How to Get a Mugshot Off the Internet: What Actually Works
Having a mugshot appear in search results can affect job prospects, relationships, and your general reputation — even if charges were dropped, expunged, or you were never convicted. The good news is that removal is often possible. The frustrating part is that it rarely happens through a single action.
Here's how the process works, what variables determine your outcome, and why results vary so widely from person to person.
Why Mugshots End Up Online in the First Place
Arrest records are public records in most U.S. states. When someone is booked, that information — including name, photo, charges, and booking date — becomes part of the public record. Third-party websites scrape this data from county sheriff databases and court records, then publish it.
These sites are operating legally in most cases. They're not hacking anything. They're simply republishing public information that was already accessible. That's what makes removal complicated: you're not dealing with stolen content, you're dealing with republished public data.
The Main Removal Pathways 🔍
1. Direct Removal Requests to Mugshot Sites
Many mugshot websites have a removal process. Some are straightforward; others require payment — a practice that's been widely criticized and is now illegal in several states, including California, Georgia, and Utah.
To request removal directly:
- Locate the specific page hosting your image
- Find the site's removal or opt-out policy (usually in the footer)
- Submit the required documentation — which may include proof of identity, expungement paperwork, or a formal written request
Results are inconsistent. Some sites comply within days. Others ignore requests entirely or remove the listing only to re-publish it later from a different source.
2. Legal Expungement and Record Sealing
If your arrest record has been expunged or sealed, you have significantly more leverage. Some states require that mugshot sites remove listings for expunged arrests upon request. Others don't.
Even with expungement, you typically need to:
- Obtain official court documentation of the expungement
- Send that documentation directly to each website hosting your image
- In some cases, send a formal legal takedown notice or have an attorney do so
Expungement doesn't automatically remove content from the internet — it gives you the legal basis to request removal. Those are different things.

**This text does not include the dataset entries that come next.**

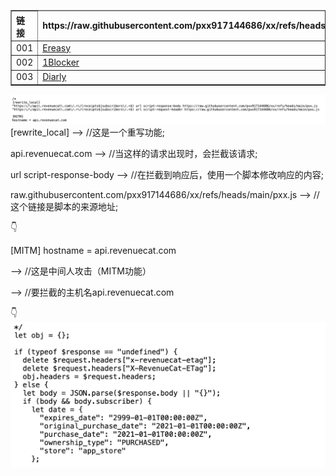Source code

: <table border="1" cellpadding="10" cellspacing="0" style="border-collapse: collapse; width: 100%; text-align: left;">
  <thead>
    <tr>
      <th>链接</th>
      <td rowspan="3"><strong>https://raw.githubusercontent.com/pxx917144686/xx/refs/heads/main/pxx.js</strong></td>
    </tr>
  </thead>
    <tr>
      <td>001</td>
      <td><a href="https://apps.apple.com/app/id6450694828" target="_blank">Ereasy</a></td>
    </tr>
    <tr>
      <td>002</td>
      <td><a href="https://apps.apple.com/app/id1365531024" target="_blank">1Blocker</a></td>
    </tr>
     <tr>
      <td>003</td>
      <td><a href="https://apps.apple.com/app/id1387167765" target="_blank">Diarly</a></td>
    </tr>
  </tbody>
</table>

![Preview](./x/1.png)
[rewrite_local] ——> //这是一个重写功能;

api.revenuecat.com ——> //当这样的请求出现时，会拦截该请求;

url script-response-body ——> //在拦截到响应后，使用一个脚本修改响应的内容;

raw.githubusercontent.com/pxx917144686/xx/refs/heads/main/pxx.js ——> //这个链接是脚本的来源地址;

👇

[MITM]
hostname = api.revenuecat.com

——> //这是中间人攻击（MITM功能）

——> //要拦截的主机名api.revenuecat.com

👇
![Preview](./x/2.png)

3. Google and Search Engine Removal Requests
Removing a mugshot from a third-party site is one step. Removing it from Google search results is another.
Google has a removal tool that allows people to request the de-indexing of certain types of content, including:
- Content that appears in search results for your name and links to sensitive personal information
- Pages that include doxxing-style content or leaked personal data
However, Google's removal process is selective. If the underlying page still exists and doesn't violate Google's content policies, the request may be denied. Successful de-indexing means the result disappears from Google — but the page itself still exists and may be found through other search engines like Bing or DuckDuckGo.
Each search engine has its own removal request process and applies its own criteria.
4. Professional Removal and Reputation Management Services
There are companies that specialize in mugshot and online reputation removal. They typically handle:
- Identifying all sites where your mugshot appears
- Submitting removal requests on your behalf
- Following up and managing re-publication
The quality and effectiveness of these services vary considerably. Some operate on a one-time fee model; others charge monthly retainers. There's no service that can guarantee permanent removal, because new sites can scrape and re-publish the same public record data.
Before using any paid service, it's worth researching their track record, understanding exactly what they claim to do, and clarifying what happens if content is re-published after removal.
Factors That Affect Your Outcome
| Variable | Why It Matters |
|---|---|
| State of arrest | State laws differ on mugshot removal rights, expungement eligibility, and what sites must honor |
| Whether record was expunged | Expungement creates legal grounds for removal in many jurisdictions |
| Number of sites hosting the image | One site is manageable; dozens is a longer process |
| How long the image has been online | Older listings may have been re-scraped to multiple additional sites |
| Search engine indexing | A de-indexed page is less visible but not gone |
| DIY vs. professional help | Time investment, cost, and results differ significantly |
What Doesn't Work ⚠️
- Filing a DMCA takedown — you don't hold copyright to your mugshot; law enforcement agencies took the photo
- Asking Google to remove it without addressing the source — de-indexing and deletion are different
- Ignoring it and hoping it disappears — public records content tends to persist and can spread
The Reality of "Permanent" Removal
Complete, permanent removal is genuinely difficult to guarantee. Even when a mugshot is removed from every known site, the underlying arrest record may still be public. A new aggregator site could scrape county records next month and republish it.
What's achievable for most people is significantly reducing visibility — removing the image from the highest-traffic sites, de-indexing it from major search engines, and making it harder to find through ordinary searches. Whether that's sufficient depends on your specific circumstances: which state you're in, whether you have expungement documentation, how many sites are involved, and how much time or money you're willing to invest in the process.